_Exercise:_ With the images removed, repeat the data below exactly.

_Data shown:_
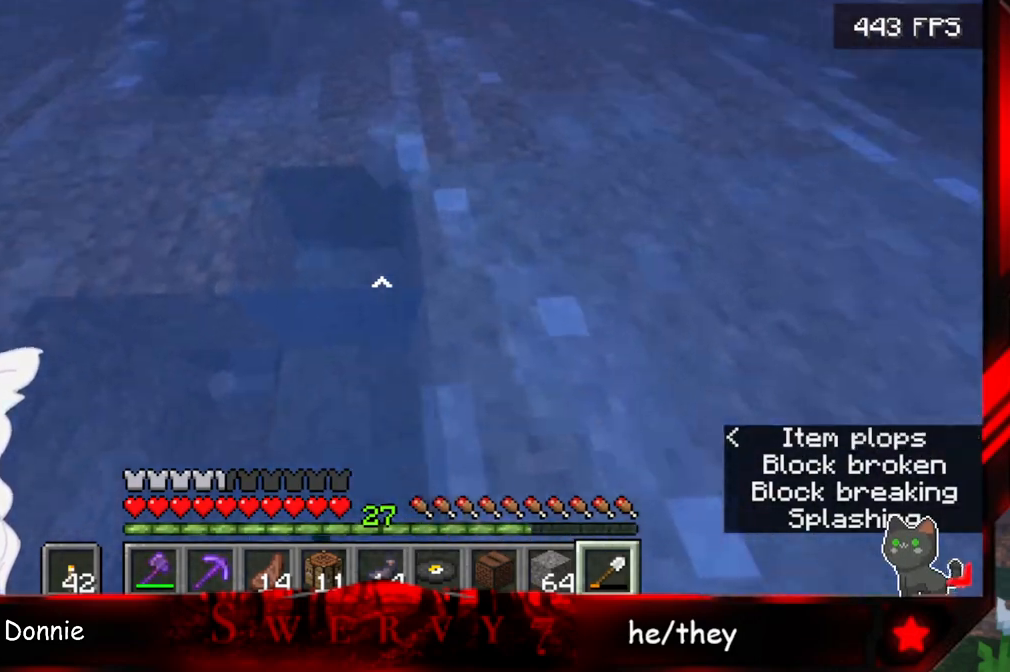
{"keys": ["d", "w"], "mouse": ["left"], "events": []}
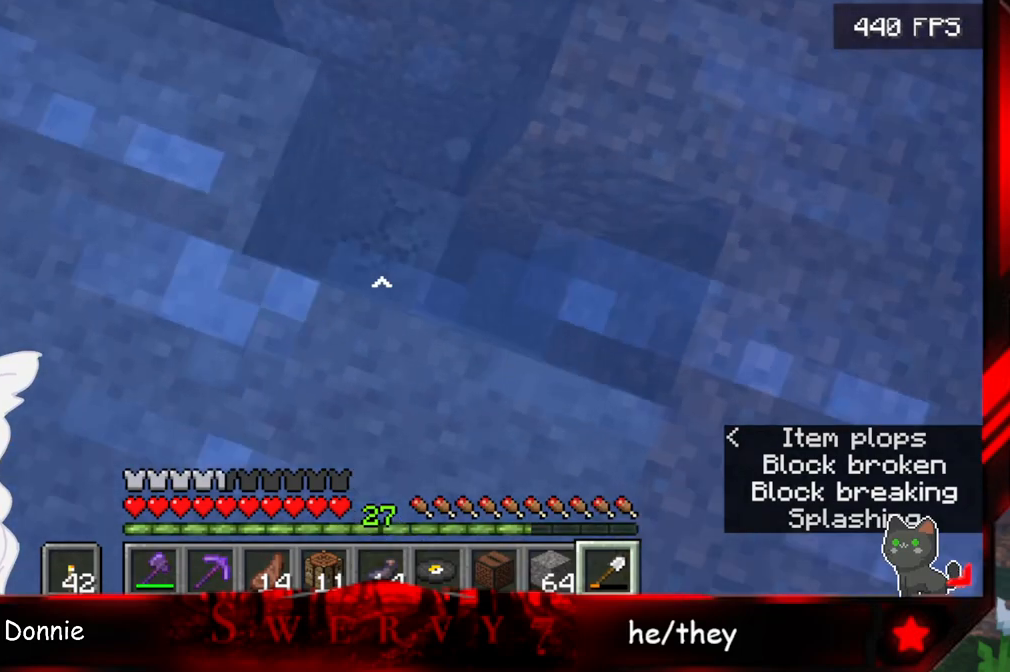
{"keys": ["d", "w"], "mouse": [], "events": [[333, "mouse_left", "up"]]}
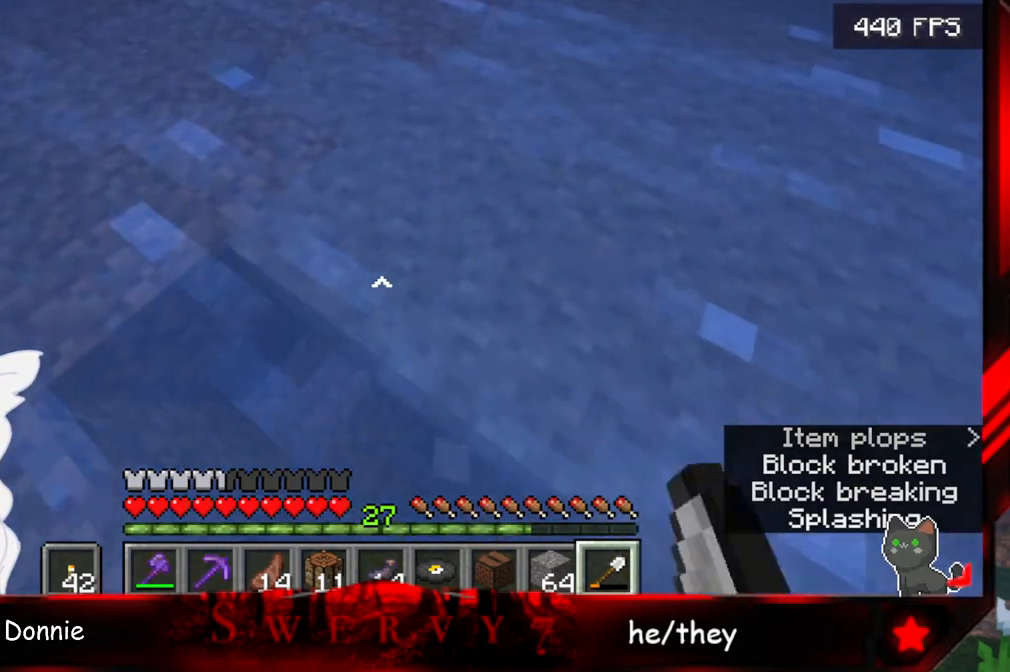
{"keys": ["d", "w"], "mouse": ["left"], "events": [[100, "mouse_left", "down"]]}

_Result for this exercise:_
{"keys": ["d", "w"], "mouse": ["left"], "events": []}
{"keys": ["d", "w"], "mouse": [], "events": [[333, "mouse_left", "up"]]}
{"keys": ["d", "w"], "mouse": ["left"], "events": [[100, "mouse_left", "down"]]}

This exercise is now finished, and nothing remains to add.